I had my first brush with the buzz of Big Data while enjoying a margarita and some amazing Mexican food in San Francisco’s Mission District. The Wall Street Journal at my elbow described HANA, SAP’s Big Data initiative. It occurred to me that Big Data’s promise of end-users directly analysing transactional data in real time, perversely confirmed the need I was seeing and experiencing on the street. Mature corporations struggled to pull basic summary data about their supply chain together quickly.
Supply chain DNA is born
During Operational Cloning’s development phase, we sought opinions from many people in the know. “Sounds great,” they all said, “but what about the data?” They had a point. Anticipating this, we designed OC to reduce the data required to describe a supply chain network and its distribution facilities. The result? A format we call supply chain DNA.
Why is gathering profiling data slow?
Talking to global and domestic companies since Operational Cloning’s launch has confirmed that margarita fuelled insight many times over. They seemed to be in one of two camps:
- in a months-long project to gather data for an existing simulation or optimisation project. or
- aware that it would take them several months to gather their data if they chose to start a simulation or optimisation project.

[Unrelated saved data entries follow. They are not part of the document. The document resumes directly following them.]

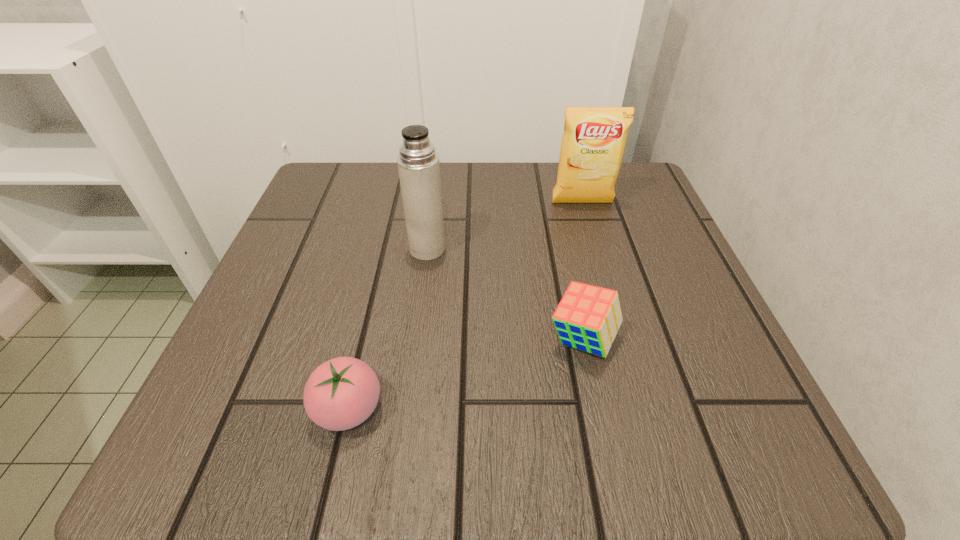
Identify the location of free area in between the third farthest object and the farthest object. (583, 272).

Find the location of a particular element. This screenshot has height=540, width=960. object that is the second closest to the farthest object is located at coordinates (588, 317).

Identify which object is the closest to the cube. Please provide its 2D coordinates. Your answer should be formatted as a tuple, i.e. [(x, y)], where the tuple contains the x and y coordinates of a point satisfying the conditions above.

[(418, 163)]

What are the coordinates of `free spot that satisfies the following two spatial constraints: 1. on the front side of the second farthest object; 2. on the right side of the cube` in the screenshot? It's located at (416, 340).

Identify the location of free region that satisfies the following two spatial constraints: 1. on the back side of the third nearest object; 2. on the right side of the tomato. (386, 249).

The width and height of the screenshot is (960, 540). Find the location of `vacant space that satisfies the following two spatial constraints: 1. on the back side of the tomato; 2. on the left side of the second nearest object`. vacant space that satisfies the following two spatial constraints: 1. on the back side of the tomato; 2. on the left side of the second nearest object is located at coordinates (365, 340).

Why were mature corporations not able to pull basic summary data about their supply chain together quickly? After all, Operational Cloning’s DNA format requires nothing exotic. It contains summary information about things like the network structure, suppliers, SKUs, order profile, transport rates, and facilities. A Google search on “why is it hard to gather profiling data for a simulation?” yielded no insights.
Know your DNA first
Big Data technologies promise high speed analysis of structured, unstructured and transactional data (read no data warehouse required). What is the benefit of another technology-based distraction if a company struggles to pull together the basics that describe its supply chain and logistics network due to dispersed or poorly maintained data sources?
Profiling is always the first step towards understanding what you have and how to improve your operations, and any profiling format – including our DNA format – is a straightforward composite report.
Before considering Big Data technologies, try and compile your DNA. I’ll bet you a margarita that it will yield unexpected insights into where your important data lives and how to improve your operation.